Un sentiment de résilience unifie chaque œuvre d’art ici, mais il ne s’agit pas nécessairement d’une exposition sur la guerre. Il s’agit plutôt du monde tel que vécu par ces 35 personnes.
Les peintures de Malik Abu Salameh, artiste né à Bethléem en 1998, reproduisent des souvenirs d’enfance avec des paysages qui se fondent dans l’ombre comme un rêve qui se dissout. Ahmad Salameh et Rehaf Batniji, deux photographes aux côtés de Yaqeen Yamani, se concentrent tous deux sur le travail et les loisirs. Salameh, artiste et fondateur du projet MyStory, a judicieusement intitulé chacune de ses trois œuvres Sur la côte de Gaza. Dans ceux-ci, des hommes ramènent du poisson et des enfants jouent tandis qu’un soleil couchant spectaculaire rend le ciel orange. Les photos de la plage prises par Batniji, en revanche, sont nuageuses et calmes et semblent donc plus fragiles. Dans l’une d’elles, un enfant solitaire regarde la mer.
Une force de l’exposition est le dialogue entre artistes émergents et reconnus ; Une introduction en entraîne inévitablement une autre. Les œuvres les plus expérimentales, par exemple, font référence à des éléments historiques ou les superposent directement sur des supports mixtes. Yamani, l’une des plus jeunes artistes d’ici (née en 1997 à Jéricho), réinterprète le travail de Mansour dans sa série de photographies de performance « Suitcase ». Tableau emblématique de Mansour de 1973 Le chameau du besoin montre un vieil homme palestinien portant tout Jérusalem sur son dos. Yamani a poursuivi les thèmes du déplacement et de la dignité de Mansour, représentant un homme plus jeune avec une valise. Il s’assoit dedans, le tire et le pèse même comme s’il s’agissait d’un objet précieux malgré son poids.
« J’avais une affiche de Sliman Mansour dans la maison où j’ai grandi, et maintenant nous sommes dans la même exposition », a déclaré Mahmoud Alhaj, un artiste de Gaza. ARTactualités. « Mansour et Nabil Anani ne savaient pas qu’ils m’enseignaient sans même me rencontrer, simplement à travers leur art. Ils m’ont encouragé à revenir sans cesse sur cette question – la question de Palestine.

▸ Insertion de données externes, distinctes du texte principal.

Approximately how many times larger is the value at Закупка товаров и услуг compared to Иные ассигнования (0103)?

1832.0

Alhaj est un photographe, cinéaste et artiste numérique prolifique qui a largement exposé en Palestine et à l’étranger. Il remet en question l’architecture de la violence coloniale et son impact intergénérationnel sur la géographie palestinienne. Décrivant sa pratique comme « similaire au recyclage », il crée des collages d’images d’archives et d’éphémères chargés qui témoignent des changements infligés aux villes de Palestine et, intentionnellement, à leurs habitants. Dans Fragile #6 Des photos numériques de bâtiments résidentiels étaient recouvertes de comprimés de médicaments, une référence à l’usage abusif croissant de médicaments sans ordonnance en Palestine, en particulier parmi la jeune population masculine.

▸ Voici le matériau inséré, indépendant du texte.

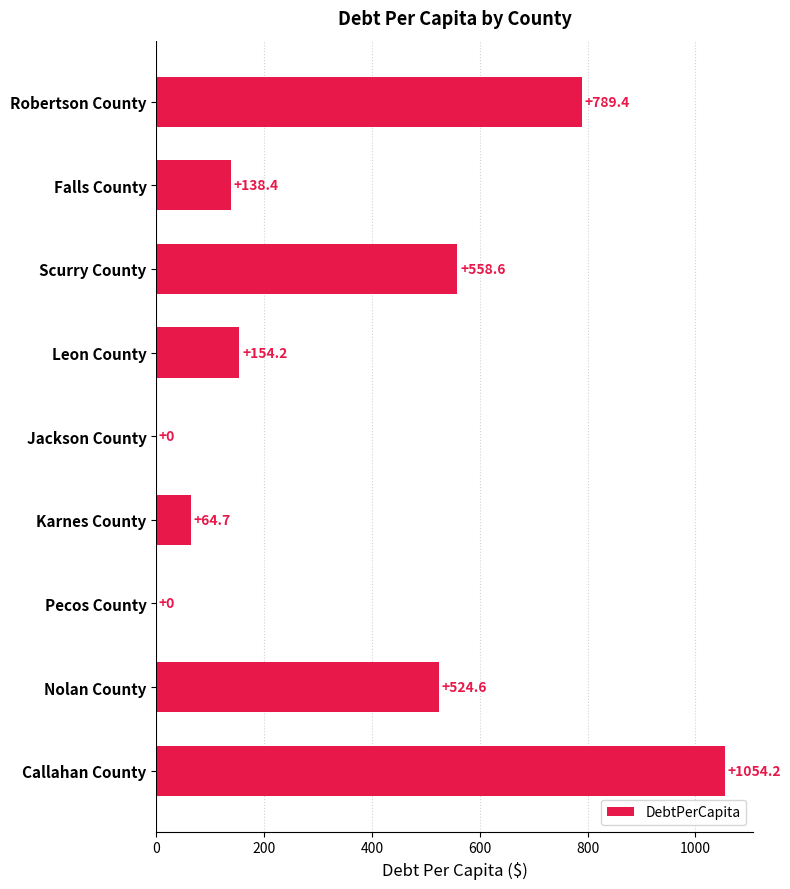

What is the change in value from Karnes County to Callahan County?

+989.5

Alhaj a appelé de France, où il a déclaré que les gens étaient éloignés de la réalité de Gaza. «Tu viens juste voir la destruction de Gaza », a-t-il expliqué. « Il faut se rapprocher pour voir et entendre les histoires. »

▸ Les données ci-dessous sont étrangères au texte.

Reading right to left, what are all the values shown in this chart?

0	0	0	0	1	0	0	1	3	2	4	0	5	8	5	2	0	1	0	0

C’est, dit-il, le sens d’un événement comme la Foire d’art de Ramallah. « L’artiste de Jérusalem fait face à un soldat israélien comme l’artiste de Gaza, mais d’une manière différente », a-t-il déclaré. « Nous avons le même ennemi, mais l’art que nous créons est différent. Il faut tout pour voir la situation dans son ensemble.